Chicken Cutlets with Romesco and Serrano Cracklin's
Crispy breaded chicken cutlets served with a flavorful Spanish-style romesco sauce made from roasted red peppers and almonds, topped with crispy Serrano ham and accompanied by a fresh butter lettuce salad.
Ingredients
- •1½ cups fresh breadcrumbs
- •1 cup drained roasted red bell peppers
- •¼ cup sliced almonds
- •5 tablespoons extra-virgin olive oil
- •2 tablespoons Sherry wine vinegar
- •1 clove garlic
- •¾ teaspoon paprika
- •⅚ cup fresh Italian parsley
- •4 pieces chicken cutlets
- •2 ounces Serrano ham
- •6 cups butter lettuce
Cooking Instructions
- 1.
Blend 1/2 cup breadcrumbs, peppers, nuts, 2 tablespoons oil, 1 tablespoon vinegar, garlic, and paprika in processor.
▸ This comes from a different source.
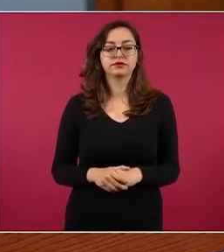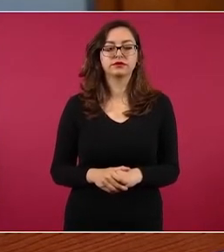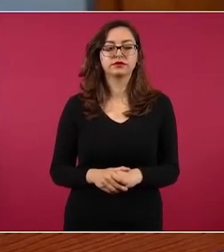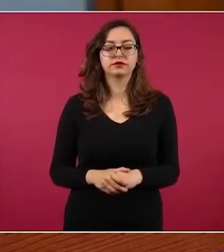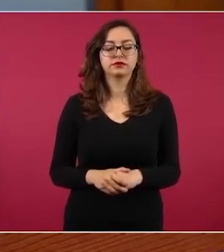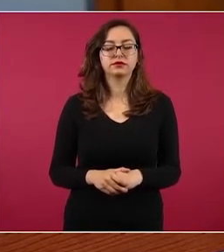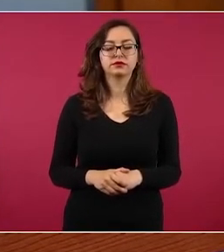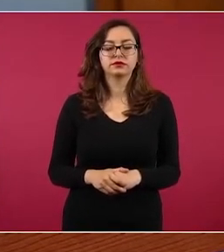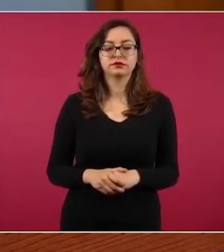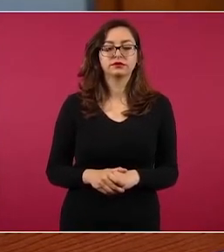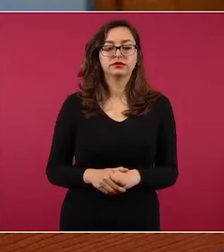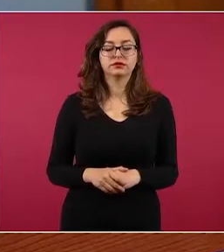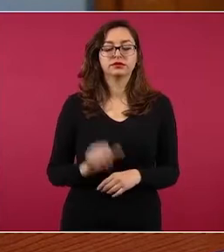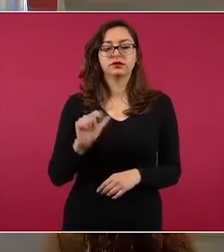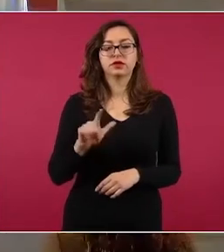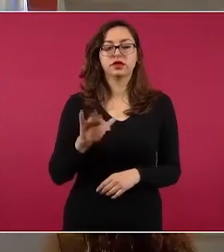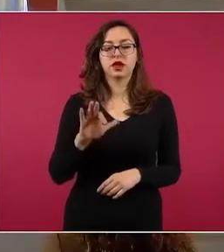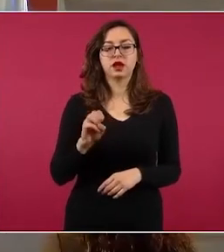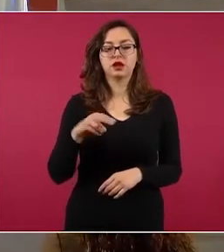Alfonso Guajardo,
Season romesco with salt and pepper.
5 min
- 2.
Mix 1 cup crumbs and chopped parsley in pie dish. Sprinkle chicken with salt and pepper; coat with crumbs. Heat large nonstick skillet over medium heat. Add ham; sautéuntil crisp, 5 minutes. Transfer to bowl. Heat 2 tablespoons oil in same skillet over medium heat. Add chicken; sauté until cooked through, 4 to 5 minutes per side. Divide chicken among plates.
15 min
- 3.
Whisk 1 tablespoon oil and 1 tablespoon vinegar in large bowl; season with salt and pepper. Add lettuce and parsley leaves; toss. Mound salad alongside chicken. Top with romesco. Sprinkle ham over.